- Born: 1938
- Died: 1993 (aged 54–55)
- Occupation: Journalist
- Known for: Head of Broadcasting at the Singapore Broadcasting Corporation

= Wong-Lee Siok Tin =

Singaporean journalist (1938–1993)

Wong-Lee Siok Tin (1938–1993) was a Singaporean journalist and head of broadcasting at the Singapore Broadcasting Corporation between 1981 and 1991. During her tenure she was credited with diversifying programming to include niche interests and for overseeing the creation of Channel 12. In 2017 she was inducted in the Singapore Women's Hall of Fame for her contribution towards Singaporean journalism.

==Biography==
Wong-Lee was born in Singapore in 1938 and attended the Convent of the Holy Infant Jesus school. She was very active in her school's drama club, often playing lead roles in the school plays. Furthermore, Wong-Lee won the Singapore Rotary Public Speaking contest in 1955. Noted for her clear and articulate voice, she entered broadcast in the 1950s as a part-time announcer for Radio Malaya while studying for an English degree at the University of Singapore, where she graduated with honors in English.
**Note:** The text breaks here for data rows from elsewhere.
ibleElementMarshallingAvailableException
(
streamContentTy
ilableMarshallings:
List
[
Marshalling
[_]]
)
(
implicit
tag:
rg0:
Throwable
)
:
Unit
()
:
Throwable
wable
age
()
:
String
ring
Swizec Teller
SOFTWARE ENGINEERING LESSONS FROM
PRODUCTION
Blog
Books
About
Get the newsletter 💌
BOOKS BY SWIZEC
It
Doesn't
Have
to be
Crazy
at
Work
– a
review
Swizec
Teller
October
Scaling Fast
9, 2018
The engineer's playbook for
After a brief spell as a teacher at Raffles Girls School, Wong-Lee returned to broadcasting and was assigned to accompany then-Prime Minister Lee Kuan Yew to London. There, she worked on reporting negotiations for Singapore's independence from Britain. Impressed with her ability to effectively summarize reports, Lee Kuan Yew had her accompany him on many future trips and took advice from her on how to write scripts. Afterwards, she quickly rose through the ranks of what was then the Ministry of Culture's Department of Broadcasting to become the head of the Central Productions Unit and then its deputy director in 1978, becoming the first woman head of the department.
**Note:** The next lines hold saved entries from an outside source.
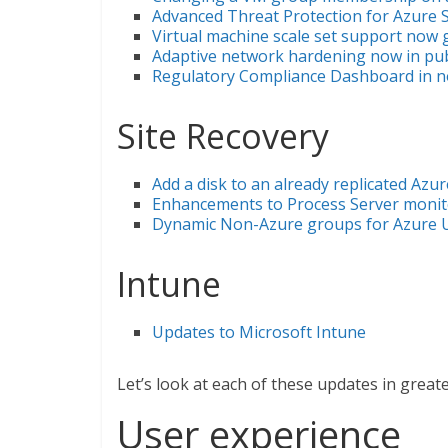
Advanced Threat Protection for Azure S
Virtual machine scale set support now g
Adaptive network hardening now in pub
Regulatory Compliance Dashboard in no
Site Recovery
Add a disk to an already replicated Azu
Enhancements to Process Server monit
Dynamic Non-Azure groups for Azure 
Intune
Updates to Microsoft Intune
Let’s look at each of these updates in greater
User experience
In 1980, broadcasting in Singapore was partly privatized, leading to the creation of the Singapore Broadcasting Corporation. With none of the board members having any experience in broadcasting, Wong-Lee was promoted from deputy general manager to general manager, overseeing the network's broadcasting. In her role, Wong-Lee made changes to the type of programming offered to audiences. Formally, television was used as tool for the government to broadcast messages; however, Wong-Lee stressed the importance of diverse programming, offering segments on art and music. In 1991, Wong-Lee was diagnosed with cancer and retired in her role as general manager. Two years later she died of her illness.

In 2017, Wong-Lee was one of seven women inducted as an honoree into the 4th Singapore Women's Hall of Fame for setting the standard for Singapore's Broadcast journalists.